You can provide simple state abbreviations (without the USA-
prefix), state names, and more to the point, US Census regions and divisions. These are two hierarchical sets of US states.
tibble(state.abb, state.name, state.region, state.division)
#> # A tibble: 50 x 4
#> state.abb state.name state.region state.division
#> <chr> <chr> <fct> <fct>
#> 1 AL Alabama South East South Central
#> 2 AK Alaska West Pacific
#> 3 AZ Arizona West Mountain
#> 4 AR Arkansas South West South Central
#> 5 CA California West Pacific
#> 6 CO Colorado West Mountain
#> 7 CT Connecticut Northeast New England
#> 8 DE Delaware South South Atlantic
#> 9 FL Florida South South Atlantic
#> 10 GA Georgia South South Atlantic
#> # ... with 40 more rows
Provide the associated label and eia_geoset
recognizes subsets of US states. Even this can be a vector. In the example below, region
consists of Alaska plus the states belonging to the New England census division.

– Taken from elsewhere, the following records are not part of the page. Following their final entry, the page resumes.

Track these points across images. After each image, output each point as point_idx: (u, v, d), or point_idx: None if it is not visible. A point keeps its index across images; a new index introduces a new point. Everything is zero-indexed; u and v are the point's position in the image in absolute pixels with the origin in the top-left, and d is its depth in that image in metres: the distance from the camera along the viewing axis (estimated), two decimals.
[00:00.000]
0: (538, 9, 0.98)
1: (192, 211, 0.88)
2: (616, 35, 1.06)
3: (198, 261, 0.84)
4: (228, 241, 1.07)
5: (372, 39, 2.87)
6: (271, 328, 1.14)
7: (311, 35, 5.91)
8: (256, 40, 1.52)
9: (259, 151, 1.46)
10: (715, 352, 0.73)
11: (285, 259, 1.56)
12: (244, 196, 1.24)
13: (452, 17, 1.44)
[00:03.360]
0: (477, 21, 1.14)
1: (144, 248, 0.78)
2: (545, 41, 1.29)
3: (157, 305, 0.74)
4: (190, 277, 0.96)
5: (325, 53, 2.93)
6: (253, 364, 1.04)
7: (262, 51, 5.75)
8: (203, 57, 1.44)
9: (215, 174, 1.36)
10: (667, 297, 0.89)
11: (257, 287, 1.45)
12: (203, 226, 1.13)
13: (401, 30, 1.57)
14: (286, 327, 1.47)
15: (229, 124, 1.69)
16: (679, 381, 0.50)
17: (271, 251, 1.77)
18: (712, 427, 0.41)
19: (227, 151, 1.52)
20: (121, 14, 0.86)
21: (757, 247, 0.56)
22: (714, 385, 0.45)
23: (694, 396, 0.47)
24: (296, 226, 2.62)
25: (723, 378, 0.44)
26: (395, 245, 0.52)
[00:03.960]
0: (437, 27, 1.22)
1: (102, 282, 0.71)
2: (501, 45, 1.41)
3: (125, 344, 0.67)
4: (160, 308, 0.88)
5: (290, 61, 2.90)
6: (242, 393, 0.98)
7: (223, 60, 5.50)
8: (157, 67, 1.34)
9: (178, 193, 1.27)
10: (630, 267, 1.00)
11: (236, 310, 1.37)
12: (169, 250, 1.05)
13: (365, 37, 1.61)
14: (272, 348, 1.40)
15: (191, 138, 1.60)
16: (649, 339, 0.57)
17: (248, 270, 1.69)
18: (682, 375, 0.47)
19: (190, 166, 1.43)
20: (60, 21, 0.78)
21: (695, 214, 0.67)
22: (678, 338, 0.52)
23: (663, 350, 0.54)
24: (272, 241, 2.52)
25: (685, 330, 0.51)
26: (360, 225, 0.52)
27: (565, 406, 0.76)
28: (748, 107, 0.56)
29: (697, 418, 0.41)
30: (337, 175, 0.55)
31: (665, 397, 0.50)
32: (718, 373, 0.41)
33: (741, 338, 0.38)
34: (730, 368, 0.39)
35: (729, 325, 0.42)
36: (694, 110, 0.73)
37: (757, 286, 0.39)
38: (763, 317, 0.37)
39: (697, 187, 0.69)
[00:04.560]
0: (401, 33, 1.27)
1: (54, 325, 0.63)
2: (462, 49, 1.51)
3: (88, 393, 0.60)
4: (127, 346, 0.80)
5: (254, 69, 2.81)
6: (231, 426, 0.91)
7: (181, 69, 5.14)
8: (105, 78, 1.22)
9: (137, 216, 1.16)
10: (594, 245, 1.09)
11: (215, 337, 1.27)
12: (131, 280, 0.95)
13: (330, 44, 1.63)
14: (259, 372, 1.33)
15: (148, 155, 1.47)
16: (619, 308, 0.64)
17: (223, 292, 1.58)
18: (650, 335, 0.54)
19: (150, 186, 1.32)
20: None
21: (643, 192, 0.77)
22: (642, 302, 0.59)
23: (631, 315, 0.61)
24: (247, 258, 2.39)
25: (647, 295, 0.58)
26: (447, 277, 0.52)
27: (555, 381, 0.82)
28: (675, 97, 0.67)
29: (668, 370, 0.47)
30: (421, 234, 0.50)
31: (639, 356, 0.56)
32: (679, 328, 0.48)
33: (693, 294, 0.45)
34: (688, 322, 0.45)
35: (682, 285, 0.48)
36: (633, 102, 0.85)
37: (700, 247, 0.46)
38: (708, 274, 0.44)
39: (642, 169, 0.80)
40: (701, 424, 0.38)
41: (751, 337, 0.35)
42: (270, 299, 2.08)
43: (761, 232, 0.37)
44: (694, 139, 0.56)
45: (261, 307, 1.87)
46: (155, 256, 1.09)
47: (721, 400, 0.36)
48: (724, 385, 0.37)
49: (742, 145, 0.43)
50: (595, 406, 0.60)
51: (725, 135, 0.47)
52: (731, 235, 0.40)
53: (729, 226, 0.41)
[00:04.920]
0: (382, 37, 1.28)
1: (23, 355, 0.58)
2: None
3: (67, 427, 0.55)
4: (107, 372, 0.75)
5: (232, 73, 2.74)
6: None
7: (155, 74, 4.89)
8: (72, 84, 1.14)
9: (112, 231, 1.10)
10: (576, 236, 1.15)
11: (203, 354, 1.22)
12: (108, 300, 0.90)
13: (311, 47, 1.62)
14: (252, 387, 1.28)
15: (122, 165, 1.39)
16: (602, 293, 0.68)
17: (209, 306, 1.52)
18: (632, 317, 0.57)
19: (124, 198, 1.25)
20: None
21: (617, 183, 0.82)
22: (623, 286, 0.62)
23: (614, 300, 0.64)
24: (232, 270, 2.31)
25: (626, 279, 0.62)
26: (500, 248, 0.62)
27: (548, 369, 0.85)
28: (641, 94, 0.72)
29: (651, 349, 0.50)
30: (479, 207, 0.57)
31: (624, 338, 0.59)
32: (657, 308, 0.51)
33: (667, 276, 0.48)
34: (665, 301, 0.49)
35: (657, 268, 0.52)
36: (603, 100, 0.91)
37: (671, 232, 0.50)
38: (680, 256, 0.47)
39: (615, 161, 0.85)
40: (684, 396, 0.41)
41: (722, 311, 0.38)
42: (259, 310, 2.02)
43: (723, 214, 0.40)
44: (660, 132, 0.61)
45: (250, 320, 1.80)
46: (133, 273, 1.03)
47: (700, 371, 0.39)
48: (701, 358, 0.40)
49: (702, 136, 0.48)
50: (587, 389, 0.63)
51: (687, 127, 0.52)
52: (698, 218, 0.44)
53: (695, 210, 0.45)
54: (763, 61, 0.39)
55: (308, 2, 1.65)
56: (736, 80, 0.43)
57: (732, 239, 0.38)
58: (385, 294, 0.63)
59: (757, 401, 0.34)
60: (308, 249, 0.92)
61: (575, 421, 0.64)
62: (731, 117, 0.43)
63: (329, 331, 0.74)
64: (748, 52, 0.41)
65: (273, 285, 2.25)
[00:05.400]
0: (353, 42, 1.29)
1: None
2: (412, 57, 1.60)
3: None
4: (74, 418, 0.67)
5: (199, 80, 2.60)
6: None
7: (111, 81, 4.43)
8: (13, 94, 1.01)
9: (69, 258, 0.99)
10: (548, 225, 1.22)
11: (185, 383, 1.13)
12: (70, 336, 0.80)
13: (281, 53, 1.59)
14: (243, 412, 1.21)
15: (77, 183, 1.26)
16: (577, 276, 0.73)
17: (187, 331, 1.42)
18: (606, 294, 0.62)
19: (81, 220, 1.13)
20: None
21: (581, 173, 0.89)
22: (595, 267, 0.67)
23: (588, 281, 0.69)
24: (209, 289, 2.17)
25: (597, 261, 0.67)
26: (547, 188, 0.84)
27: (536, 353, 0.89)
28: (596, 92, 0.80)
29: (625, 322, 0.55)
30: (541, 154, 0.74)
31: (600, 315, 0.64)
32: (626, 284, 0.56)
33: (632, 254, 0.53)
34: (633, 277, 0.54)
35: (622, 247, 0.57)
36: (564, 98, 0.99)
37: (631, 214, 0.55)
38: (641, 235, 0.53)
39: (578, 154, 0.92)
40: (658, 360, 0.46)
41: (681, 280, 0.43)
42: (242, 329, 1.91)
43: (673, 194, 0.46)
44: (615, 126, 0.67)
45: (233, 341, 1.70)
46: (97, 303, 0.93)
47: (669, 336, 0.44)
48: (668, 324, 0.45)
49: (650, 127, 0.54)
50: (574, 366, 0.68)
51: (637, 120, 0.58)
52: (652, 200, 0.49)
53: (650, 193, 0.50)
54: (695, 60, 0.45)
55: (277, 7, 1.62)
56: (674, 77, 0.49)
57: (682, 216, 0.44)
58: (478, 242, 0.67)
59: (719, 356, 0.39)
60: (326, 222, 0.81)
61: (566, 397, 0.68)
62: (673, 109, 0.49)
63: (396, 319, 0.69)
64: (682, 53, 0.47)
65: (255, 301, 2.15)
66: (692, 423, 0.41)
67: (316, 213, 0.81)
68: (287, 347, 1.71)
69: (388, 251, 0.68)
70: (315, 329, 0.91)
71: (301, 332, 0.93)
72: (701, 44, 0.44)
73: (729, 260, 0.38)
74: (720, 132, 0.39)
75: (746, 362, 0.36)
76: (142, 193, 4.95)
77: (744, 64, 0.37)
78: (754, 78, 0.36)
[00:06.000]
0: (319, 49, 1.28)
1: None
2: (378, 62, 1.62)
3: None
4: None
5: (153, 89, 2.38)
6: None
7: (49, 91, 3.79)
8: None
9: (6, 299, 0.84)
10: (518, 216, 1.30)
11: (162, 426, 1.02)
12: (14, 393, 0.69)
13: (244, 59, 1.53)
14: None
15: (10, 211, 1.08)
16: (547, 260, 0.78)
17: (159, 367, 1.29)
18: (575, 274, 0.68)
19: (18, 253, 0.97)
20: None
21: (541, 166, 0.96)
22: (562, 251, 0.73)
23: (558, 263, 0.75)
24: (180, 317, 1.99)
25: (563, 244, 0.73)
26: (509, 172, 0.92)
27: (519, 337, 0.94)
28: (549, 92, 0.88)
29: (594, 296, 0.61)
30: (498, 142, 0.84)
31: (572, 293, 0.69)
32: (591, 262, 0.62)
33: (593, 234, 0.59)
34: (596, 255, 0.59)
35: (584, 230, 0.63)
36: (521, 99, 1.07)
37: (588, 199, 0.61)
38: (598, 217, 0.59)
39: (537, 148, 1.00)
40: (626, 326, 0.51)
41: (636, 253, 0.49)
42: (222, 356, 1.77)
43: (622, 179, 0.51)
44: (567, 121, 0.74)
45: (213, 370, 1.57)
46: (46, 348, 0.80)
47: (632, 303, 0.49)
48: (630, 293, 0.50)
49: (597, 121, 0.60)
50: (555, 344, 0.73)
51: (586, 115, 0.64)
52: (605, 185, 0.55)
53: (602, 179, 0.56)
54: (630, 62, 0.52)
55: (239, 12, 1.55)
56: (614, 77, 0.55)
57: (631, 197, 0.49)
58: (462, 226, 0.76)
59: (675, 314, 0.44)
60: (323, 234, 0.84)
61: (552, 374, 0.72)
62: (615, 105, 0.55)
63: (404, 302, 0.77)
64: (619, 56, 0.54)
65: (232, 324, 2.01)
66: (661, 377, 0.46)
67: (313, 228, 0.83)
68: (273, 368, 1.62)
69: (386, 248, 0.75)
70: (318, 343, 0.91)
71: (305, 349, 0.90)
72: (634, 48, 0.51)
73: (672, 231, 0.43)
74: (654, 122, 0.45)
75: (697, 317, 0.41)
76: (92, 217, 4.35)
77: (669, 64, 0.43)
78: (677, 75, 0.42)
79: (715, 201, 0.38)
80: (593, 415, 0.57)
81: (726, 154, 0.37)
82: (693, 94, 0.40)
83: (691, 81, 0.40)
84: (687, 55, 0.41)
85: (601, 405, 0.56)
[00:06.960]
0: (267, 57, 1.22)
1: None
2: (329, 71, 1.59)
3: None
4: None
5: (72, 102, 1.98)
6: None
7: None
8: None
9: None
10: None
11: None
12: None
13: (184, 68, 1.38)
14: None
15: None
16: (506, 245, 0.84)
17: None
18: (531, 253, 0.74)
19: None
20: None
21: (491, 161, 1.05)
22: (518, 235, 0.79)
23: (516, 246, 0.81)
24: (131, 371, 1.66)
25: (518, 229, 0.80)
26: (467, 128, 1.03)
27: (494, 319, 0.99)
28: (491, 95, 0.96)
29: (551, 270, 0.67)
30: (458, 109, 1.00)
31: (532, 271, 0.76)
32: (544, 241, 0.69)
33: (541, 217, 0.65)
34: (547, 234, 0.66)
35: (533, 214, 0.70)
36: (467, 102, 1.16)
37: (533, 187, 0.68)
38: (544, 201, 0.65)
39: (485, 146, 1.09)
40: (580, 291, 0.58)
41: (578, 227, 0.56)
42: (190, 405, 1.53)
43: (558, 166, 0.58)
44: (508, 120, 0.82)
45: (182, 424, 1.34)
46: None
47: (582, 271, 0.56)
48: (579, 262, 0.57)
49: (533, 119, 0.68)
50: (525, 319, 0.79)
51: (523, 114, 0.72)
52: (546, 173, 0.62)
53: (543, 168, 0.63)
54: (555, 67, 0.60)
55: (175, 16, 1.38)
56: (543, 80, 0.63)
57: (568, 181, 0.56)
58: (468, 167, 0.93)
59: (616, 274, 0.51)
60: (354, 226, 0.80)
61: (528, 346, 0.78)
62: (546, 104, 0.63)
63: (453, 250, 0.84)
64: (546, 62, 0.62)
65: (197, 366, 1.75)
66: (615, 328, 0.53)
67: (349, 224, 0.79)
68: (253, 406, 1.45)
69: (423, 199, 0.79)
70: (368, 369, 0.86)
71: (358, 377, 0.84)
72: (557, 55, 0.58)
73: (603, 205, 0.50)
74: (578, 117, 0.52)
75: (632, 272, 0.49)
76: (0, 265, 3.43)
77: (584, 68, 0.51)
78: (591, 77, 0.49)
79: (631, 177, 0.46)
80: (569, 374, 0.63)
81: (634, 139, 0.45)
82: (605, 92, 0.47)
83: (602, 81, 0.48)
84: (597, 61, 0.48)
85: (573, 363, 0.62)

(x <- eia_geoset(id, c("AK", "New England"), n = 1))
#> # A tibble: 7 x 11
#> geoset_id setname f units series_id name region latlon start end data
#> <chr> <chr> <chr> <chr> <chr> <chr> <chr> <chr> <chr> <chr> <list>
#> 1 ELEC.GEN.ALL-9~ Net generation : all fuels : all s~ A thousand megaw~ ELEC.GEN.ALL-AK~ Net generation : all fuels : Alaska : all ~ USA-AK <NA> 2001 2019 <tibble [1 ~
#> 2 ELEC.GEN.ALL-9~ Net generation : all fuels : all s~ A thousand megaw~ ELEC.GEN.ALL-CT~ Net generation : all fuels : Connecticut :~ USA-CT <NA> 2001 2019 <tibble [1 ~
#> 3 ELEC.GEN.ALL-9~ Net generation : all fuels : all s~ A thousand megaw~ ELEC.GEN.ALL-MA~ Net generation : all fuels : Massachusetts~ USA-MA <NA> 2001 2019 <tibble [1 ~
#> 4 ELEC.GEN.ALL-9~ Net generation : all fuels : all s~ A thousand megaw~ ELEC.GEN.ALL-ME~ Net generation : all fuels : Maine : all s~ USA-ME <NA> 2001 2019 <tibble [1 ~
#> 5 ELEC.GEN.ALL-9~ Net generation : all fuels : all s~ A thousand megaw~ ELEC.GEN.ALL-NH~ Net generation : all fuels : New Hampshire~ USA-NH <NA> 2001 2019 <tibble [1 ~
#> 6 ELEC.GEN.ALL-9~ Net generation : all fuels : all s~ A thousand megaw~ ELEC.GEN.ALL-RI~ Net generation : all fuels : Rhode Island ~ USA-RI <NA> 2001 2019 <tibble [1 ~
#> 7 ELEC.GEN.ALL-9~ Net generation : all fuels : all s~ A thousand megaw~ ELEC.GEN.ALL-VT~ Net generation : all fuels : Vermont : all~ USA-VT <NA> 2001 2019 <tibble [1 ~
x$data[[1]]
#> # A tibble: 1 x 3
#> value date year
#> <dbl> <date> <int>
#> 1 6071. 2019-01-01 2019
region <- "Middle Atlantic"
x <- eia_geoset(id, region, n = 12)
select(x, region, data) %>% unnest(cols = data)
#> # A tibble: 36 x 4
#> region value date year
#> <chr> <dbl> <date> <int>
#> 1 USA-NJ 71019. 2019-01-01 2019
#> 2 USA-NJ 75034. 2018-01-01 2018
#> 3 USA-NJ 75645. 2017-01-01 2017
#> 4 USA-NJ 77611. 2016-01-01 2016
#> 5 USA-NJ 74609. 2015-01-01 2015
#> 6 USA-NJ 68051. 2014-01-01 2014
#> 7 USA-NJ 64751. 2013-01-01 2013
#> 8 USA-NJ 65263. 2012-01-01 2012
#> 9 USA-NJ 64694. 2011-01-01 2011
#> 10 USA-NJ 65682. 2010-01-01 2010
#> # ... with 26 more rows
unnest(x, cols = data) %>%
ggplot(aes(date, value, color = region)) + geom_line() +
labs(y = x$units[1], title = "Net electricity generation", subtitle = "From all fuels")
There is also a relation
argument that accepts an optional relation ID. If one is provided, eia_geoset
will switch to the API relation
endpoint. A relation is another metadata structure that applies to geosets and relates summary statistics associated with geoset IDs to their composite statistics. This makes it easier to obtain variables that facet the data, e.g., by sector or fuel type.
The EIA relation
API endpoint is officially supported according to the online EIA API documentation, but unfortunately that endpoint does not appear to function at the time of current package release.